Your objective
List each line in the material that contains the string "roll".

Record extracts
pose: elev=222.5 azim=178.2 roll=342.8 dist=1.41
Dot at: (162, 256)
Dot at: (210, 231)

---

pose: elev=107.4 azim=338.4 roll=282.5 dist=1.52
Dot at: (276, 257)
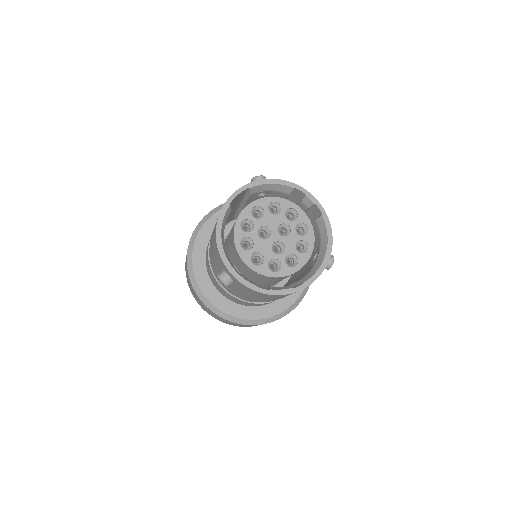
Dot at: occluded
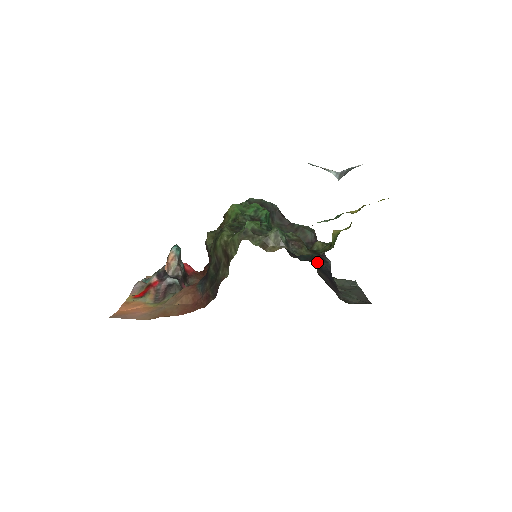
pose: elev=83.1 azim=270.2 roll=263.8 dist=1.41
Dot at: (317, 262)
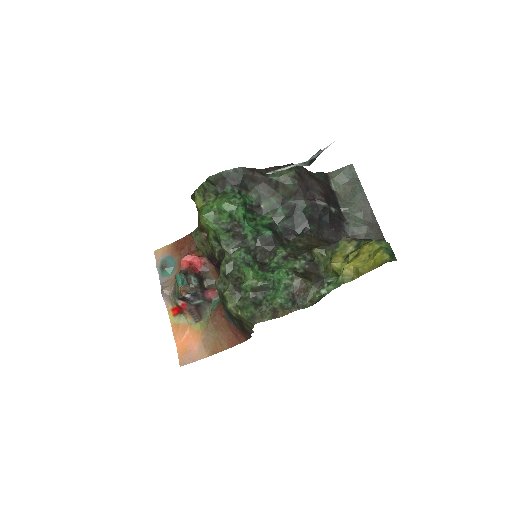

Full response
pose: elev=222.5 azim=178.2 roll=342.8 dist=1.41
pose: elev=107.4 azim=338.4 roll=282.5 dist=1.52
pose: elev=83.1 azim=270.2 roll=263.8 dist=1.41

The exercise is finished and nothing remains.